How DAGs grow: Deeper, wider, and thicker
So true! To be fair to Great Expectations, they help in making DAGs appear in the deeper section. But for a good reason.
Chaos Data Engineering
This looks like a very interesting approach (although its overlap with Delta Lake is large). When writing new jobs and pipelines, we’d use any failures (since jobs will eventually fail in one way or another: I call it the Jurassic Park effect) as a model for additional automatic recoverability. In the next iteration, all jobs should be able to survive that kind of failure.
The Rise and Fall of Getting Things Done
The title is quite clickbaity (which I suspect is a feature, not a fan of many of Cal Newport’s approaches), but there are some interesting viewpoints in here.
How do Spotify Codes work?
Gray codes are always a good subject to write about.

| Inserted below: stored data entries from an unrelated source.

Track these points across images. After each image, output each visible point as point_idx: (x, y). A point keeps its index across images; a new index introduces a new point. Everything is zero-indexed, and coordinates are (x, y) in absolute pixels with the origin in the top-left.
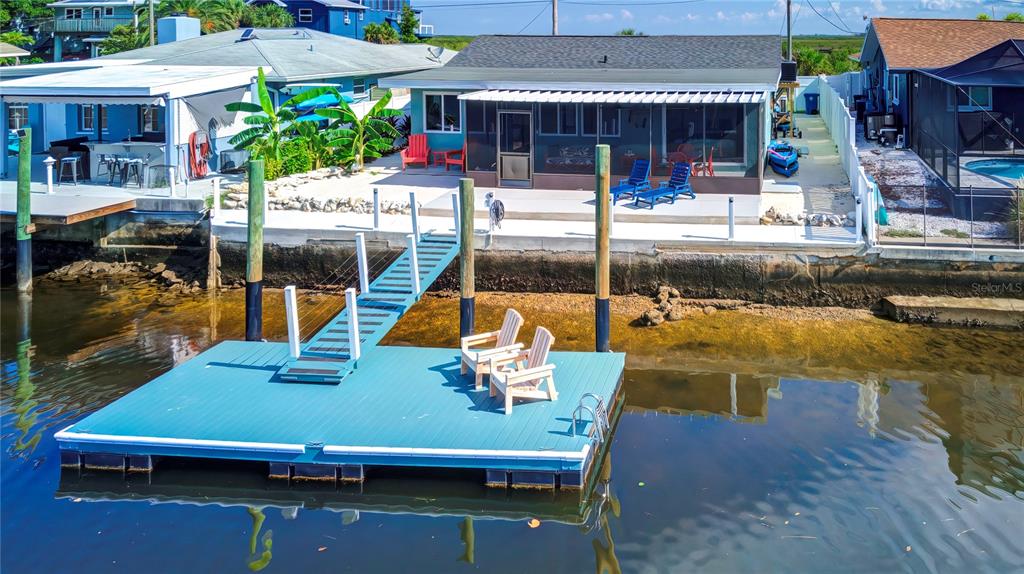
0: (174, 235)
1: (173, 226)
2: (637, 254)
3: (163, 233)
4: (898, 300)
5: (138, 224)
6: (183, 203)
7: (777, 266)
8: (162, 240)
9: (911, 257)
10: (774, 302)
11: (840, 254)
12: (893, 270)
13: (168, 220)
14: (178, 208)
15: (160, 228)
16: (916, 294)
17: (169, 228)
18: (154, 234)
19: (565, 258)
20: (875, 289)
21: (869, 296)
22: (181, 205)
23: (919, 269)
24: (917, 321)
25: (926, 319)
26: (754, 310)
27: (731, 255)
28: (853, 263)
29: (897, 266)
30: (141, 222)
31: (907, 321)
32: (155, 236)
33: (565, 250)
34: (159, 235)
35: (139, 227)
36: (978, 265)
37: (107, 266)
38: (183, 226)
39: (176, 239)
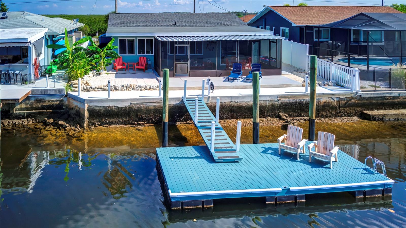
0: (50, 105)
1: (49, 101)
2: (271, 101)
3: (44, 104)
4: (370, 112)
5: (31, 101)
6: (55, 90)
7: (325, 102)
8: (44, 108)
9: (372, 96)
10: (323, 117)
11: (348, 96)
12: (365, 101)
13: (47, 99)
14: (53, 93)
15: (43, 102)
17: (47, 102)
18: (39, 105)
19: (240, 104)
20: (359, 109)
21: (357, 112)
22: (54, 91)
23: (374, 100)
24: (378, 120)
25: (382, 119)
28: (351, 99)
29: (367, 100)
30: (33, 100)
31: (375, 120)
32: (40, 106)
33: (241, 101)
34: (42, 105)
35: (32, 102)
37: (20, 121)
38: (55, 100)
39: (51, 107)
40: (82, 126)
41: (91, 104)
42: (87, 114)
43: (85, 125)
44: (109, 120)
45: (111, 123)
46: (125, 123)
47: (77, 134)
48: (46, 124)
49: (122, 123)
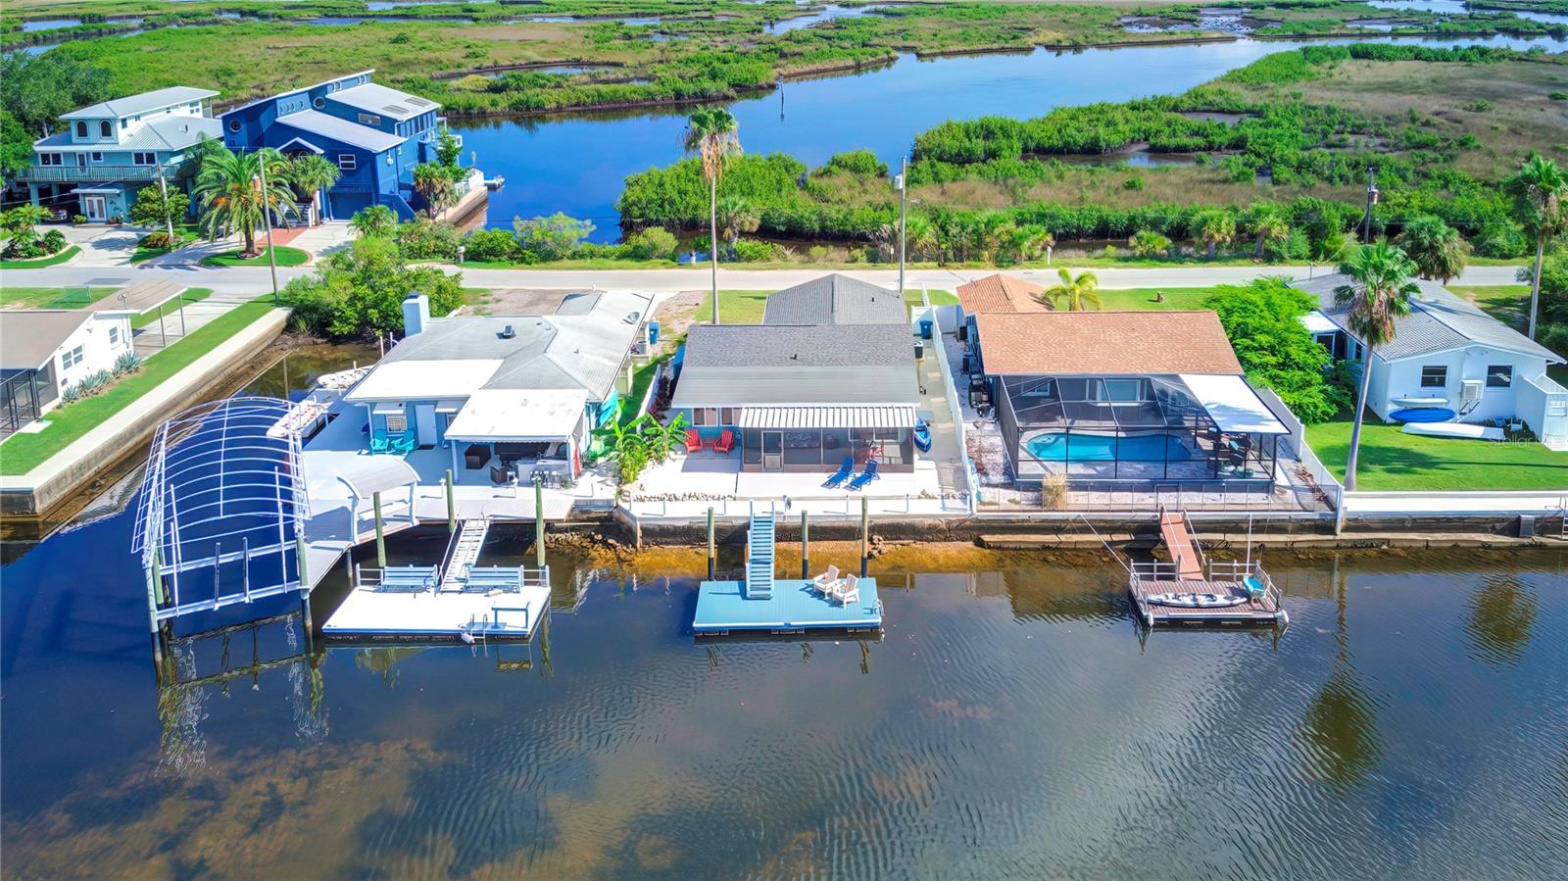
0: (597, 517)
1: (596, 512)
4: (986, 538)
5: (575, 512)
6: (603, 501)
8: (589, 520)
9: (992, 518)
10: (928, 541)
11: (960, 517)
12: (983, 524)
13: (593, 509)
14: (600, 504)
15: (589, 513)
16: (994, 534)
17: (594, 513)
18: (585, 517)
19: (823, 525)
20: (975, 533)
21: (972, 536)
22: (601, 501)
24: (994, 548)
25: (999, 547)
26: (918, 545)
27: (907, 520)
28: (965, 521)
30: (577, 511)
31: (990, 548)
34: (589, 517)
36: (1023, 521)
37: (563, 536)
38: (602, 512)
39: (598, 519)
40: (634, 546)
41: (645, 522)
42: (639, 533)
43: (638, 545)
44: (664, 540)
45: (668, 543)
46: (685, 544)
47: (628, 558)
48: (593, 541)
49: (681, 543)
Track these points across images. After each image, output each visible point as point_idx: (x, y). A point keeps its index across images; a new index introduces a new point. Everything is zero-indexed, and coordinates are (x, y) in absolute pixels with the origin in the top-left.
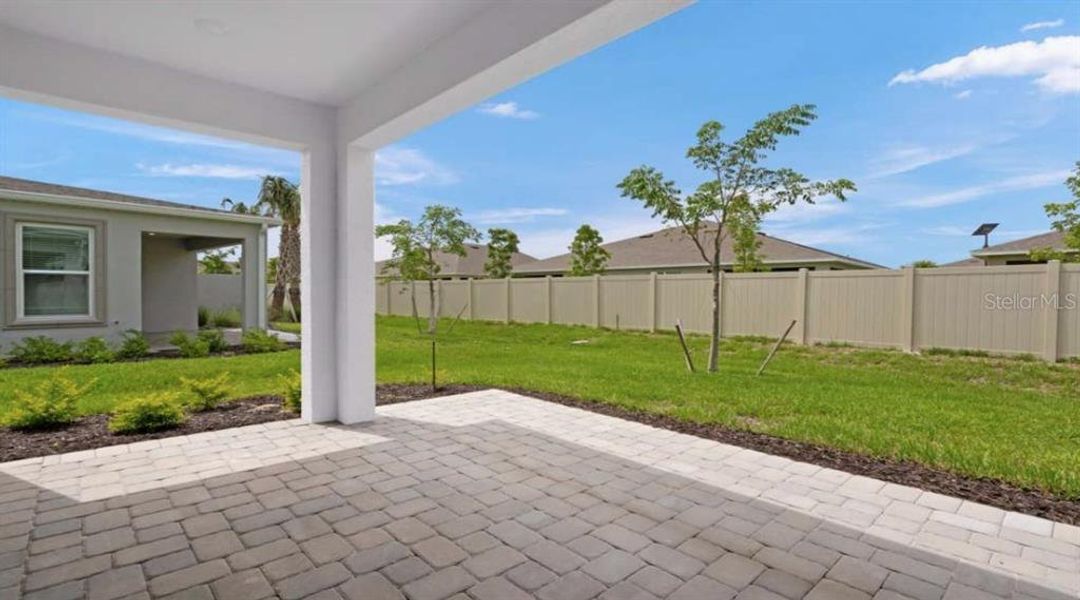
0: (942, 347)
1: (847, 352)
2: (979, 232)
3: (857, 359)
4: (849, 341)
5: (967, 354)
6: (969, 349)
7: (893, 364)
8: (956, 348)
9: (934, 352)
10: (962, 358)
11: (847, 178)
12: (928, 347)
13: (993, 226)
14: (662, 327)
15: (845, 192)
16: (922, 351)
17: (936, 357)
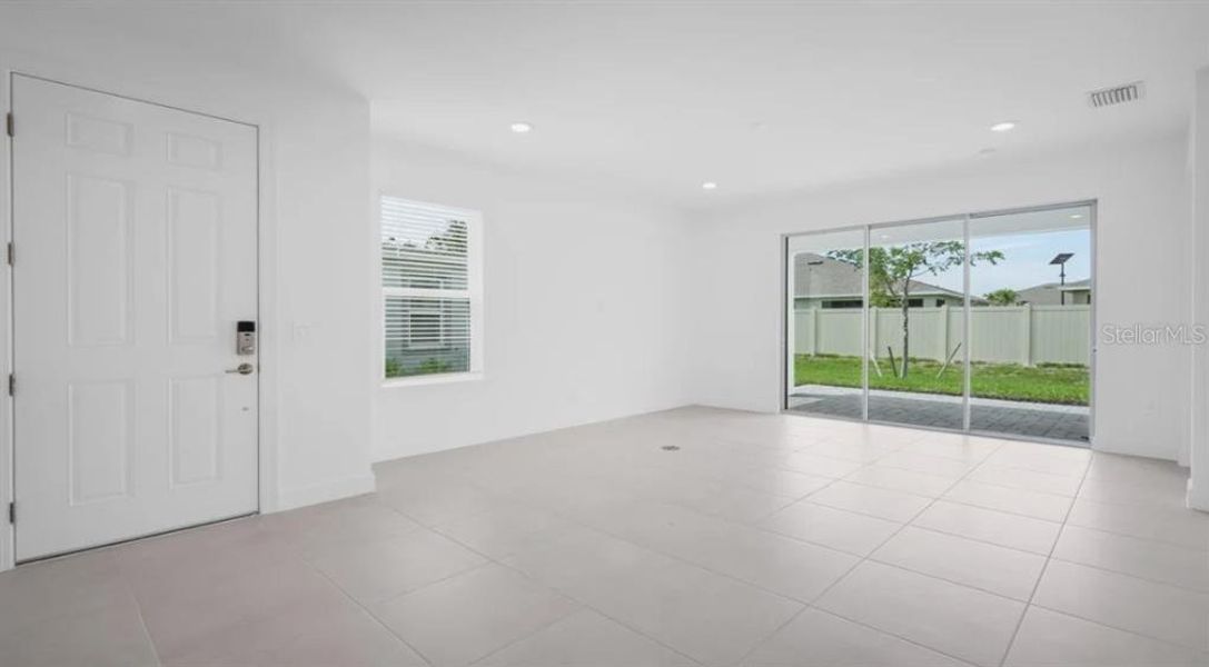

Note that they can be pretty efficient when paired with delta encoding
awk-raycaster: Pseudo-3D shooter written completely in gawk using raycasting technique
All hail the AWK.
🔊 Billion dollar loser
It was OK. I enjoyed more the schadenfreude of Bad Blood, which I listened in one weekend.
How the Seahawks are using a data lake to improve their game
Moneyball goes to the cloud.
Test for divisibility by 13 (and 7 and 11)
It’s very well presented, but not that groundbreaking: in high school I got as assignment trying to find a rule for 7 or 11 (not sure now) and I arrived at this one. After all, they are just based in base-10 expansion, so with a little bit of patience and basic algebra you can get there.